**Task item**
Reproduce the data below line for line, keeping every character unchanged.
Data extracts START
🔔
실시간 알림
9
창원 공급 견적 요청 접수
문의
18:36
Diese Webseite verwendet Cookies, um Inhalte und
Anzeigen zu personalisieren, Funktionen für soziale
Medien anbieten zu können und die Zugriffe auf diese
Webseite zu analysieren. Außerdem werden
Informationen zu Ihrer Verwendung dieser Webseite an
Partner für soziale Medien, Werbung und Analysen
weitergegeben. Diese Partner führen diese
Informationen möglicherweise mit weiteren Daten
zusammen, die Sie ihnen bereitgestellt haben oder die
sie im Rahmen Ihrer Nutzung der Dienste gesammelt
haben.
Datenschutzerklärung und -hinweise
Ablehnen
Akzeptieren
Data extracts END
**Your response**
🔔
실시간 알림
9
창원 공급 견적 요청 접수
문의
18:36
Diese Webseite verwendet Cookies, um Inhalte und
Anzeigen zu personalisieren, Funktionen für soziale
Medien anbieten zu können und die Zugriffe auf diese
Webseite zu analysieren. Außerdem werden
Informationen zu Ihrer Verwendung dieser Webseite an
Partner für soziale Medien, Werbung und Analysen
weitergegeben. Diese Partner führen diese
Informationen möglicherweise mit weiteren Daten
zusammen, die Sie ihnen bereitgestellt haben oder die
sie im Rahmen Ihrer Nutzung der Dienste gesammelt
haben.
Datenschutzerklärung und -hinweise
Ablehnen
Akzeptieren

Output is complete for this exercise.